Kindheit nach dem Krieg
Als sein Vater aus dem Krieg heimkehrt, hat er kaputte Beine, aber er zeigt seinem Sohn, was man mit einer Kurzschlussschlinge alles anstellen kann, nicht nur wenn man Überlandleitungen reparieren muss. Seine Mutter - "die alte Kaputtmacherin" - zerstört nicht nur die Schlinge ihres Mannes, sondern auch den Prinz Eisenherz Band Nr. 1., den sich der kleine Junge gegen ein Autogramm von dem Catcher Würger eingetauscht hat. Dadurch bekommt er zusätzliche Schwierigkeiten, denn jetzt ist er rückzahlungsunfähig, ein Umstand, der einen in St. Pauli, Hamburgs Rotlichtviertel, schnell mal das Leben kosten kann. In der Nähe der berüchtigten Herbertstraße tanzen die Mädchen "Kann Kann" oder heißt es doch "Komm Komm"? Der kleine Kalle und seine Freunde machen allerhand Streiche und stellen so ihr Viertel vor, in dem sie in den Vierzigern des vorigen Jahrhunderts mit einer Sprache aufwuchsen, die sich auch heute noch gewaschen hat.
Betty Koketty und ihre Brut
"Du bist eine undankbare Kanalratte", "Ganalratte is rigdig - aber nich undagbar", antwortet Arnold Kalles Vater Ludwig, der eine inzwischen dick geworden, der andere immer noch so ein "Hänfling". "Betty Koketty" macht sich mit ihrem Sohn Kalle auf die Suche nach den beiden Schnapsdrosseln, geht von Kneipe zu Kneipe und findet sie schließlich bei Frieda & James. Schließlich trinkt sie selbst ein Glas Bier und merkt, wie gut es schmeckt und alle Sorgen verblassen lässt. "...wenn du hüt schon schwänzen tust, watt schall den laater ut di warrn?", ruft die Nachbarin des Schanzenviertels dem kleinen Kalle nach, als sie ihn vor dem Schranken in der Herbertstraße sieht. Lupus Schneider alias Würger hat trotz der harten Schale, einen weichen Kern und hilft Kalle aus der Patsche. Aber auch so manchen Gangsterjargon lernt der junge Kalle, den ich hier mit dem Stichwort "als Doppeldecker ins Krankenhaus" nicht unerwähnt lassen will und das als Antwort darauf, was alles schiefgehen kann, wenn man es mit einer macht, die keine Ahnung hat. "’türlich, mit Tung", heißt es da und zeigt, dass man sich auch beim Tanzen noch Verlieben kann, auch wenn es immer welche gibt, die einem sein Glück dann neiden. Auf einem Dampfer im Dunkeln wird dann auch verraten, weswegen der Titel dieser Milieugeschichte so lautet, denn "wenn’s dafür schon "nen Fachausdruck gibt, scheint das ja öfters vorzukommen." Aber wie heißt es so schön bei Wagner: "Der Liebe Wunden kann nur heilen, wer sie schlug!"

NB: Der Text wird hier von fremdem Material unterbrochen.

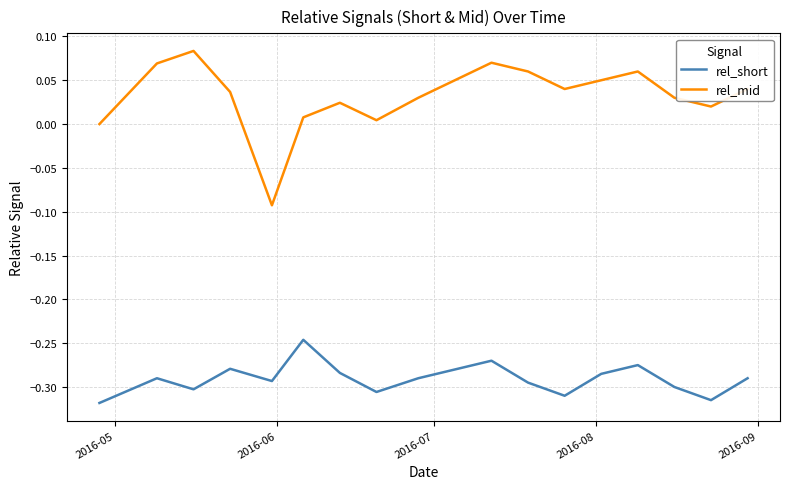

Which series has the largest total across all categories?

rel_mid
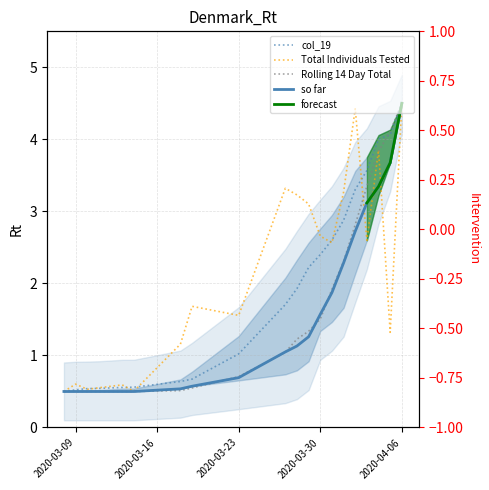

What is the greatest value displayed?

4.5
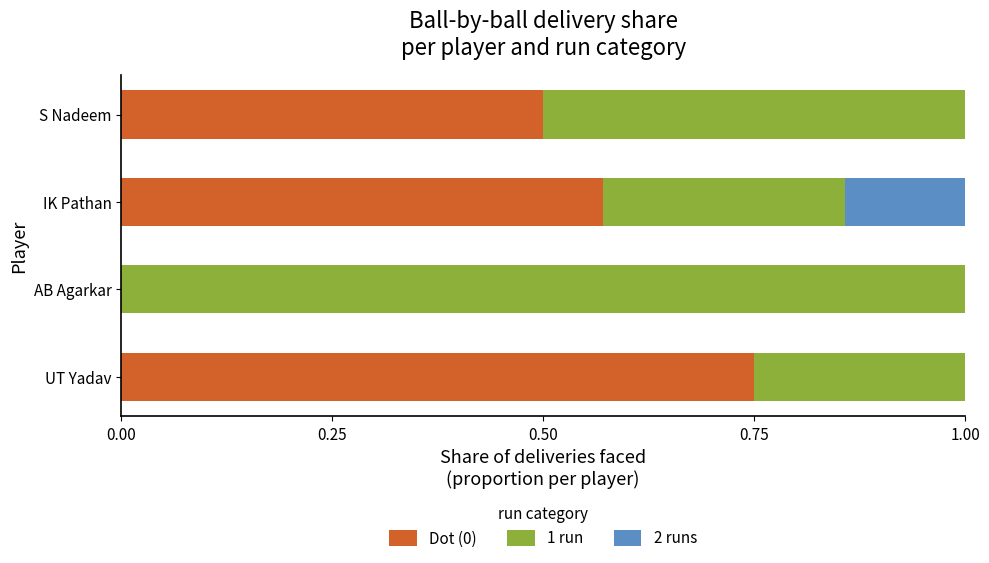

What is the total value across all series at UT Yadav?

1.0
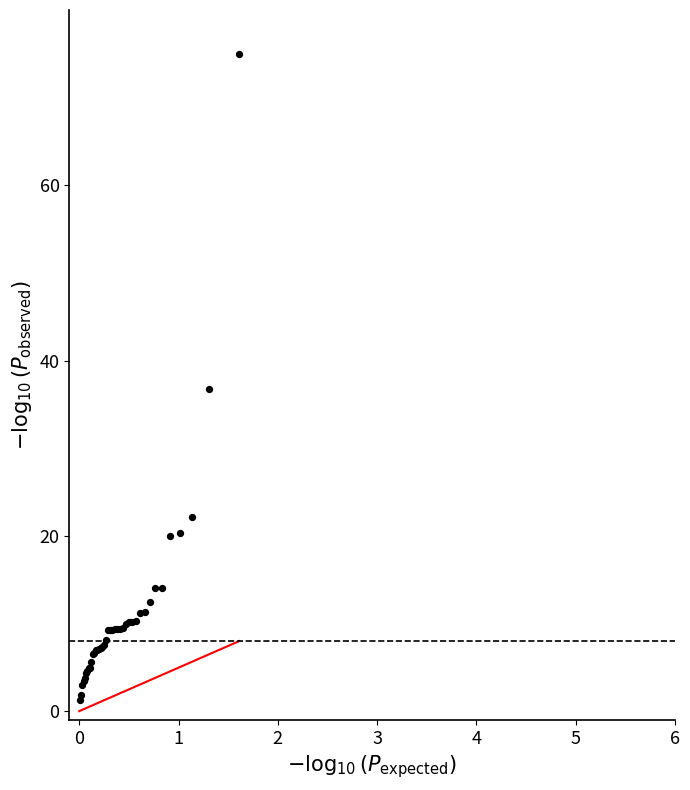

What Y value in the scatter plot is closest to 38?

36.8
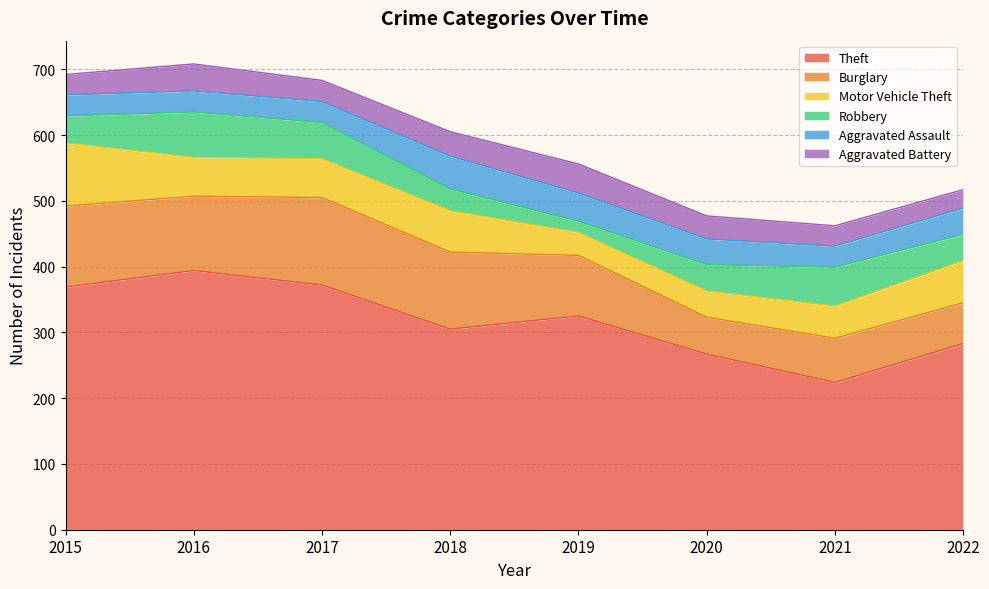

True or false: Aggravated Battery and Theft cross at least once.

False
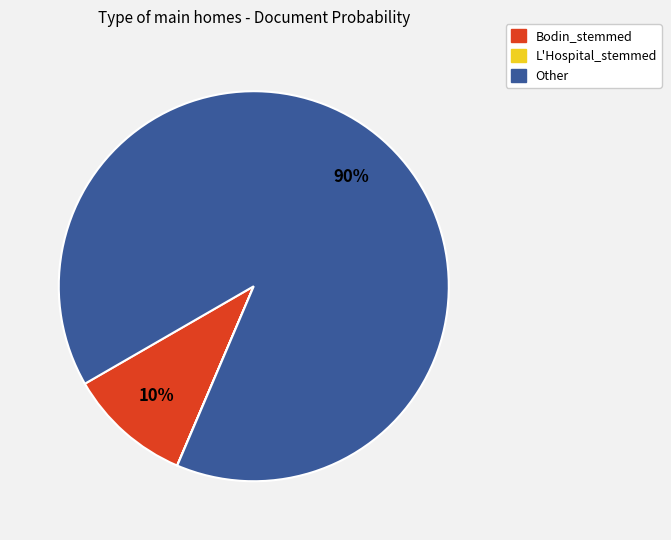

Is there any slice that represents more than half of the pie?

Yes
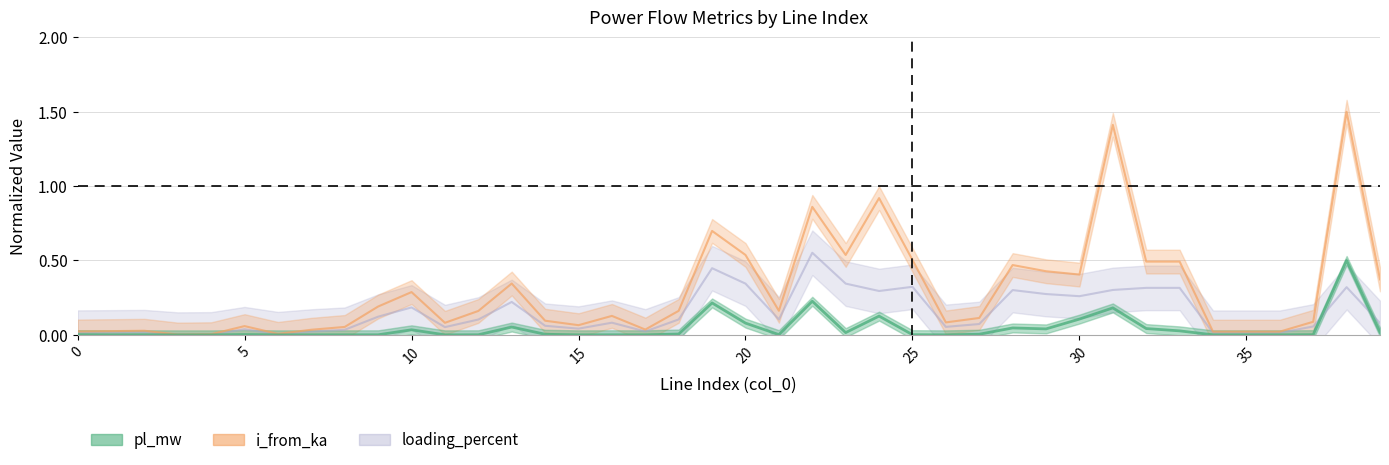

Is this an area chart (filled region under the line)?

No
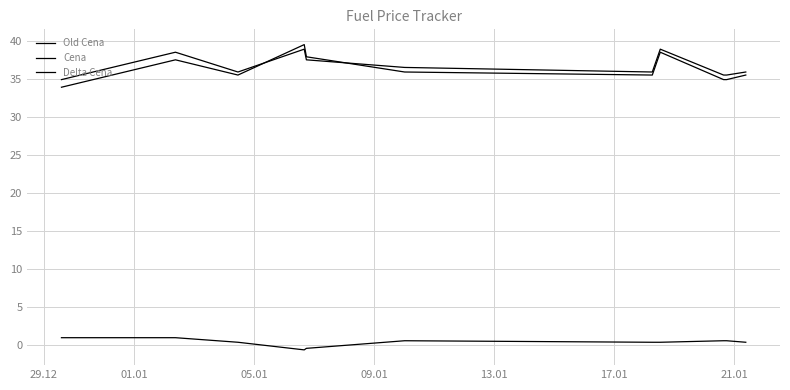

Does the chart have visible grid lines?

Yes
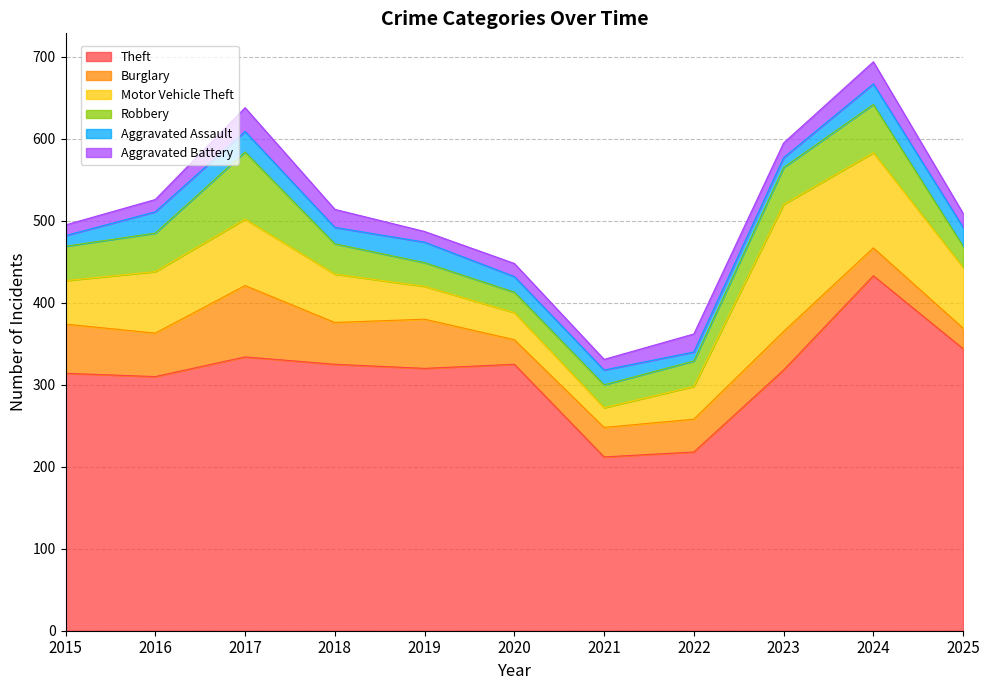

At 2015, list the series in order from smallest to largest.

Aggravated Assault, Aggravated Battery, Robbery, Motor Vehicle Theft, Burglary, Theft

Ein amüsantes, lebensnahes Porträt des Aufwachsens in einem der heißesten Viertel Europas, wo Matrosen nicht lange rumfackeln, bevor sie zustechen. Die Zeichnungen von Isabel Kreitz wurden nach dem gleichnamigen Roman von Konrad Lorenz designt und sind sehr authentisch und akribisch im besten Sinne des Wortes. Es entsteht eine Atmosphäre wie zuvor schon im Dritten Mann, nur eben in Hamburg: eine Kindheit "auf St. Pauli" in der Nachkriegszeit ist etwas Besonderes!